Une Québécoise dénonce vigoureusement le fouet des colis volés à Montréal, qui supplie maintenant les voleurs de l’urne de son chien de lui rendre ses cendres.
“Quand j’ai vu que le colis n’était pas à ma porte, j’ai paniqué. J’ai cherché partout. Je me demande surtout comment on peut livrer des cendres sans demander de signature au client”, se plaint Lidia Jakonowski.
Cette résidente de la rue Saint-Dominique, dans le quartier Le Plateau-Mont-Royal, a dû euthanasier son chien le 30 avril en raison de problèmes de santé.
Courtoisie photo
Photo prise par le fournisseur, qui n’a pas caché les cendres derrière une poubelle, comme le demandait Montréal.
La poudre de Boris, un Pékinois qui l’accompagne depuis 13 ans, devait arriver en colis le 13 mai.
“Nous l’avons euthanasié à la maison. Puis le vétérinaire se retire. Ce fut sa dernière action. Il m’a assuré que les cendres arriveraient par la poste. Ça m’a déjà inquiété, parce qu’il y a beaucoup de vols ici », a déclaré Mme Jakonowski au Journal, encore sous le choc.
Rappelons que les autorités mettent en garde les Québécois contre le vol de colis depuis des mois.

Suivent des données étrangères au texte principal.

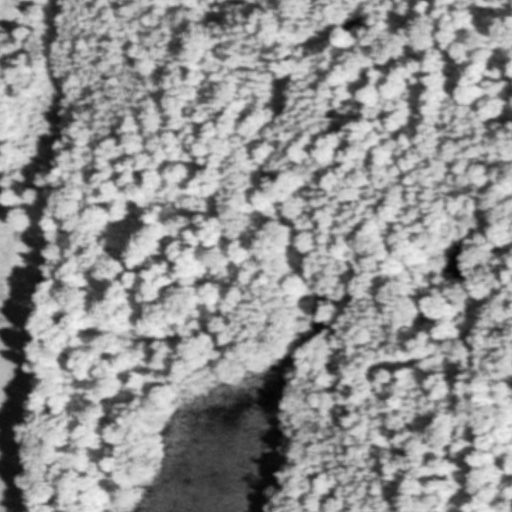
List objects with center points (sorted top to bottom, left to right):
crop: (28, 244)
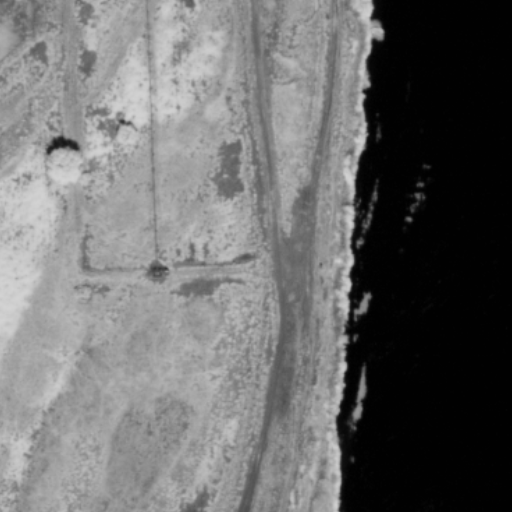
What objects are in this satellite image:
road: (300, 259)
river: (498, 279)
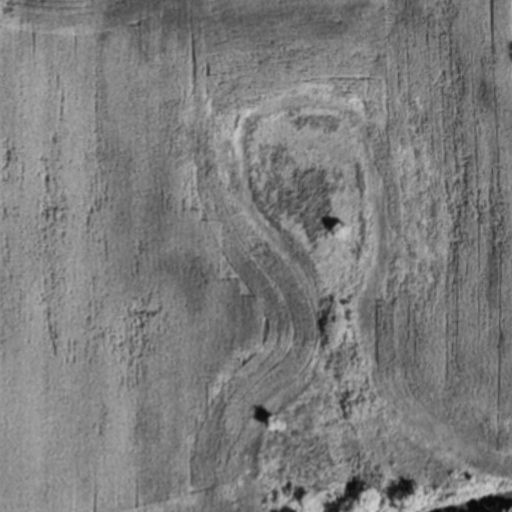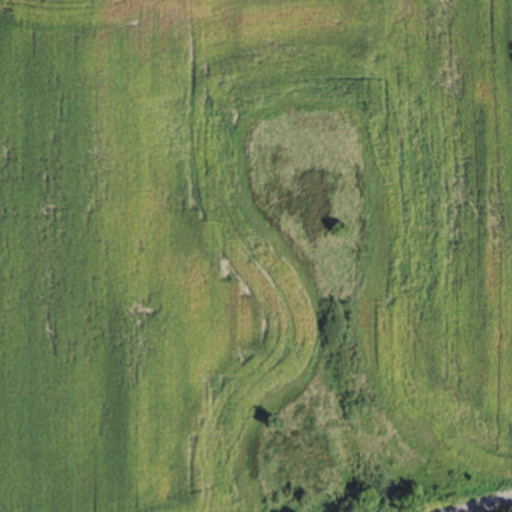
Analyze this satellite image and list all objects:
railway: (482, 503)
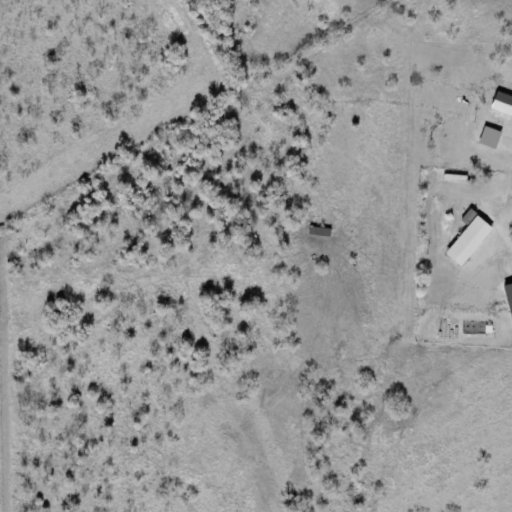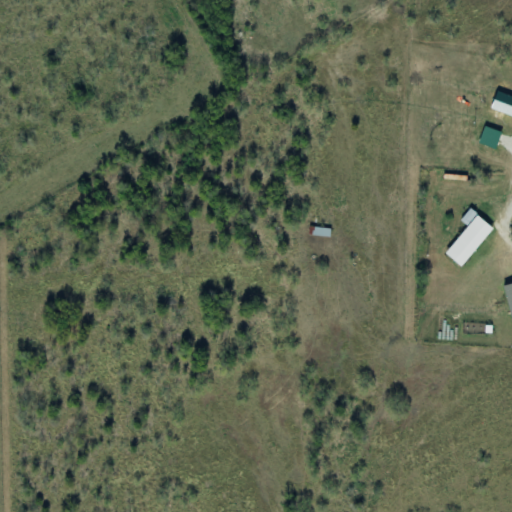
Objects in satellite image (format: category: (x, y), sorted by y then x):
building: (503, 103)
building: (471, 237)
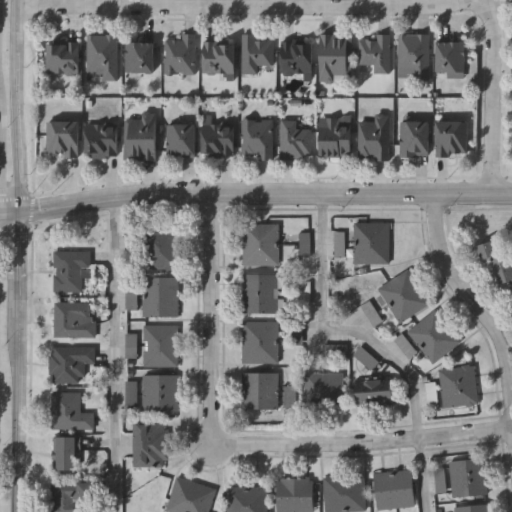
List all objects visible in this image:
road: (247, 5)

Le journal rapportait également en décembre dernier que de plus en plus de Montréalais installaient des caméras pour capturer les petits criminels en flagrant délit.
Ils ont été prévenus
C’est Incimal Inc, un crématorium de Bertierville spécialisé dans les brûlures d’animaux domestiques au Québec, qui a dû prendre soin du corps de Boris.
Courtoisie photo
Lydia Yakonovsky a pris cette photo le jour même où elle a été forcée d’euthanasier son chien Boris.
“Mon entreprise m’a appelé avant la livraison. J’ai demandé une signature au fournisseur pour m’assurer que j’avais l’urne. “On m’a dit que c’était impossible, mais ils ont accepté de demander au fournisseur de cacher le colis derrière la poubelle”, a déclaré Montréal.
Malgré les consignes et les avertissements, les cendres de Boris ont été déposées devant sa porte, non cachées derrière une poubelle. Lydia Jakonowski a même reçu une photo de Dicom à l’appui.
Le résultat? Le pire scénario inventé par Mme Jakonowski s’est produit.
“Quelqu’un l’a volé. J’ai trouvé une boîte vidée dans ma rue. J’ai aussi trouvé le compte du crématorium et le collier de Boris. Mais les cendres et l’urne ont disparu”, a-t-elle déclaré.
Coeur qui pleure
La Montréalaise réaffirme qu’elle a déposé une plainte auprès du Service de police de Montréal pour trouver les coupables.
“Trouver sa poussière m’aidera à mieux faire mon deuil. Il n’est pas remplaçable. C’est la seule chose que je ne veux pas qu’on me vole”, a-t-elle déclaré.
Liée à ce dossier, la société Incimal s’est épargnée des commentaires.
“La société trouve la situation déplorable, mais n’est pas en mesure de commenter en raison de l’intention du client d’intenter une action en justice”, ont déclaré Katie et André Loazel, responsable du crématorium.